Ok, thank you for all of that. Now let’s talk about how to put all of these ideas into practice. Can you please share “Five Things Every Business Needs To Know In Order Properly Store and Protect Their Customers’ Information?” (Please share a story or example for each.)

Security is a changing environment. We have to learn and adapt. We change the way we operate because of what we find.

#1 — Someone must be in charge of this effort, such as the DPO (Chief Compliance Officer or CISO), etc. [Example: A man without a plan is not a man — this cannot be done by committee. This is a position of business (not security). That may sound odd, but this is not a technical position. PII and PHI (personal healthcare information) needs to be defined. The CCO is trying to manage the problem, not SOLVE the problem.]

  • Learn the corporate data requirements.
  • Understand the laws/regulations that demand compliance.
  • Document how data is shared/accessed.

#2 — Maintain a centralized data repository. You can’t have a decentralized structure where data is everywhere. That creates way too much difficulty. [Example: Keep it simple, stupid. The reason non-centralized data is a non-starter is that it serves as a single point of failure. That all paths to and from data is encrypted.]

  • Define role access.
  • Partition your data.
  • Proceed with an organized approach.

#3 — Institute a well-tested disaster recovery plan. [Example: All your eggs are in one basket, and you need to make sure you’ve brought durability to your system. Durable, immutable storage. RPO (Recovery Point Objective) and RTO (Real-Time Objective). Data storage should be redundant geographically. SaaS recovery.]

  • Ransomware is an example.

#4 — Define WHO has access to what and why. [Example: Not only do I want to have MFA, I want to be able to audit everything that person does.

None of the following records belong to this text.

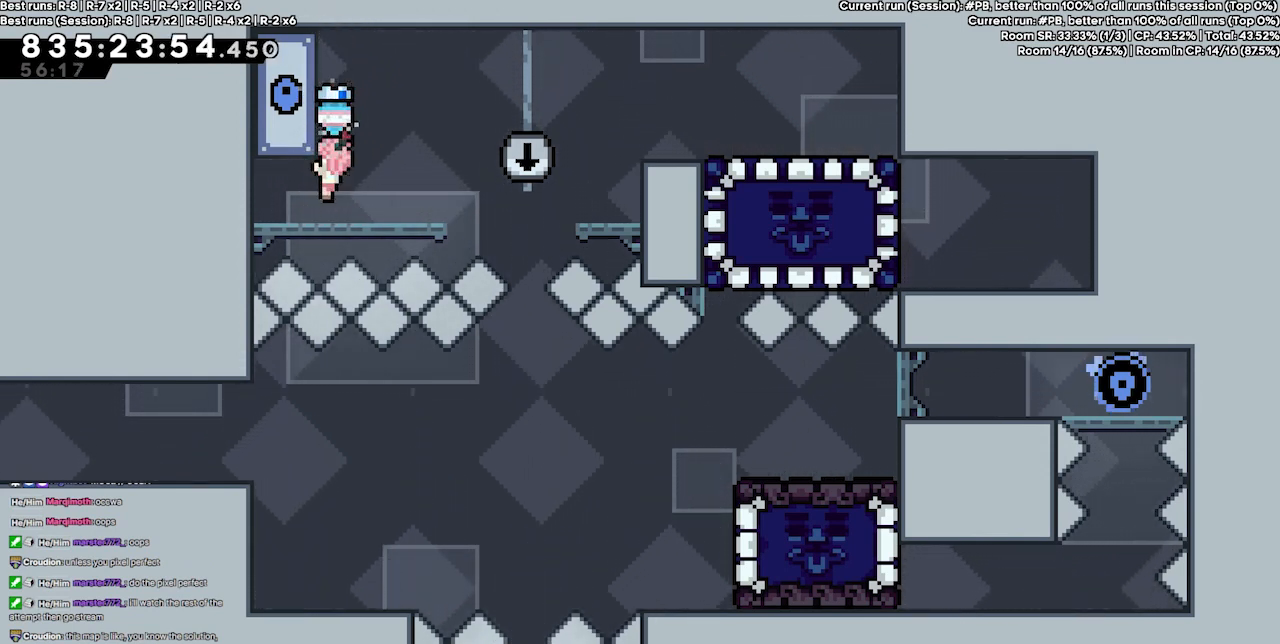
{"keys": ["grab", "jump4"], "events": [[67, "jump4", "down"]]}
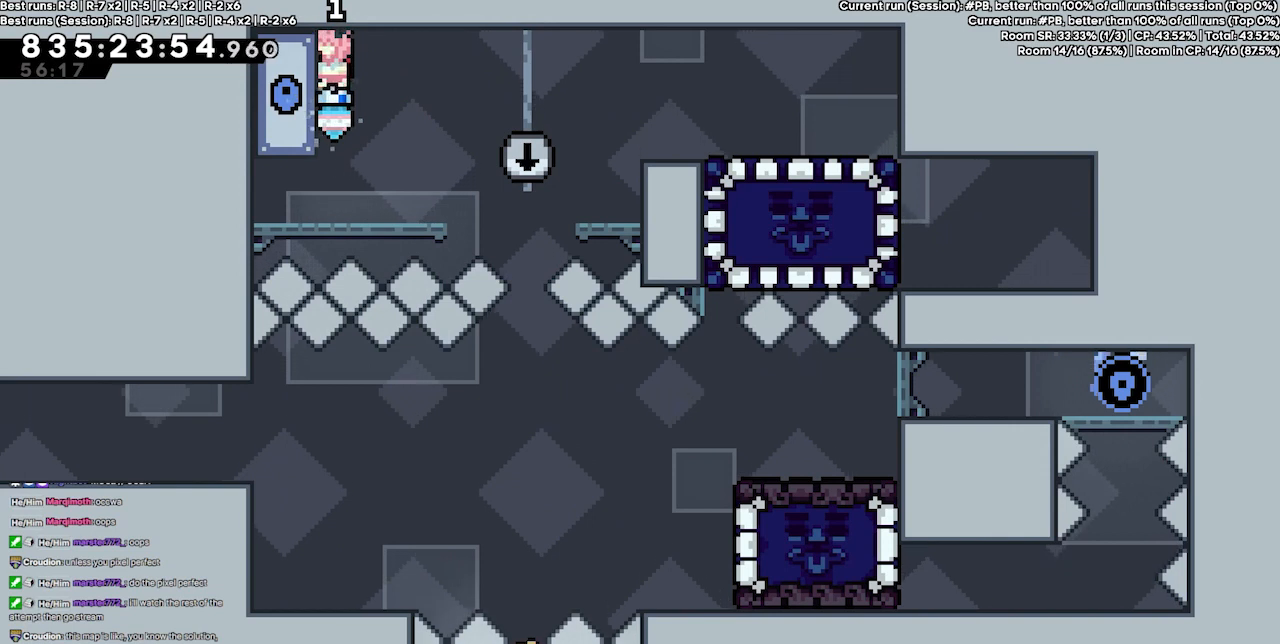
{"keys": ["jump4"], "events": [[33, "grab", "up"], [67, "jump4", "up"], [400, "jump4", "down"]]}
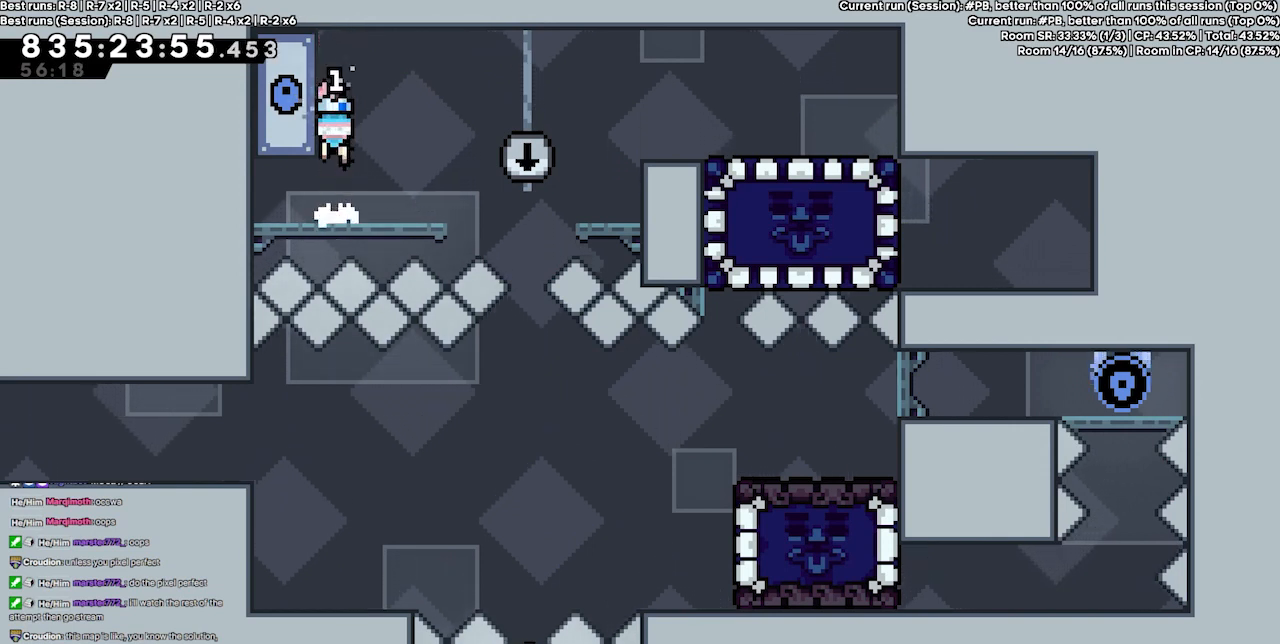
{"keys": ["grab", "jump4"], "events": [[267, "jump4", "up"], [467, "grab", "down"], [500, "jump4", "down"]]}
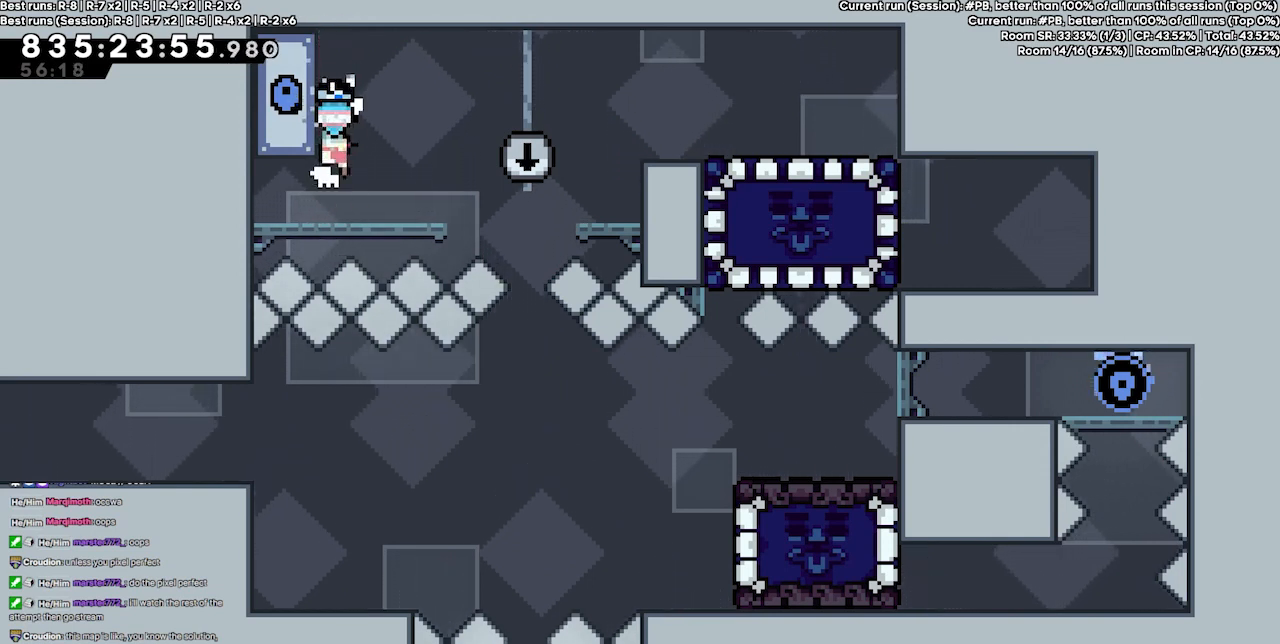
{"keys": ["jump4"], "events": [[100, "grab", "up"]]}
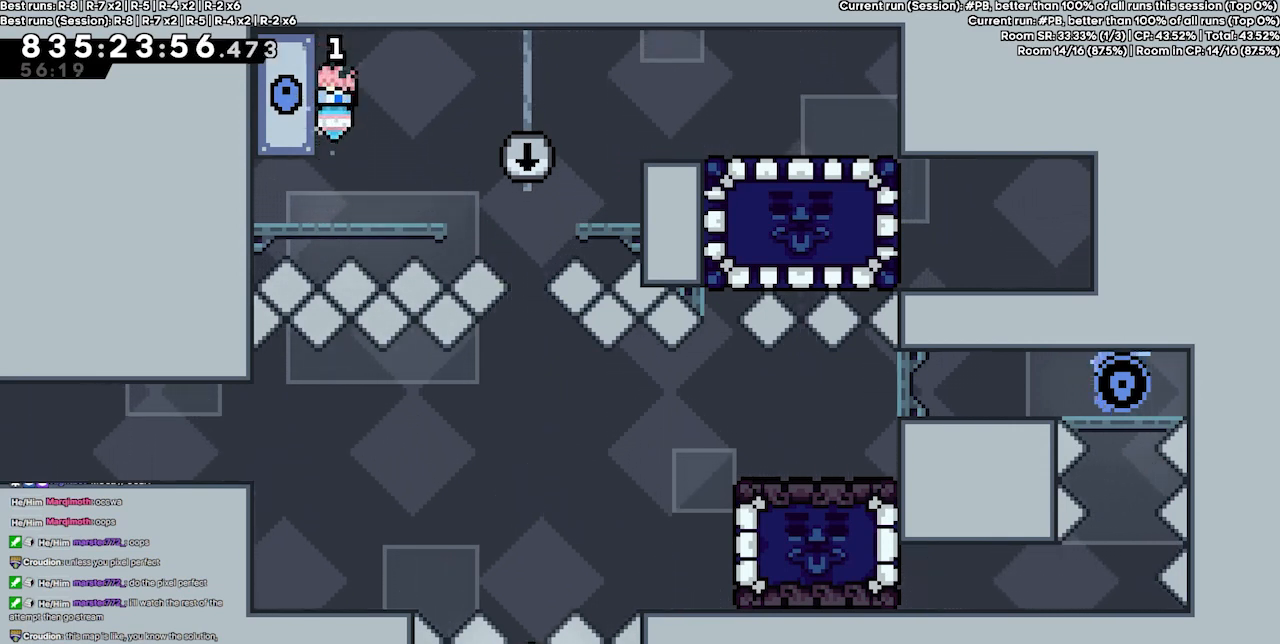
{"keys": ["jump4"], "events": [[67, "jump4", "up"], [267, "jump4", "down"]]}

I want to validate every user.]

  • Two-factor authentication is required (MFA).

#5 — Deploy EDR. It’s not only important to protect data; you must also control and monitor WHO has access to the data itself. [Example: Remotely workers accessing data means that the information is going to end up on local machines.]

  • Audit definitions needed.

You are a person of enormous influence. If you could inspire a movement that would bring the most amount of good to the most amount of people, what would that be? You never know what your idea can trigger. 🙂 (Think, simple, fast, effective and something everyone can do!)

Understand how to perform your job correctly and put into account all the ways you may be vulnerable to cybersecurity attacks. Don’t center your cybersecurity efforts on a checklist. Checking off boxes is not the way to go. Checklists mean nothing unless you know what you’re doing. Perhaps we should add a residency requirement to cybersecurity certifications so that REAL WORLD experience/exposure is garnered. We have too many cybersecurity experts on “paper.”

How can our readers further follow your work online?

Visit the Fluency Security website: https://www.fluencysecurity.com or from LinkedIn or Twitter locations.

This was very inspiring and informative. Thank you so much for the time you spent with this interview!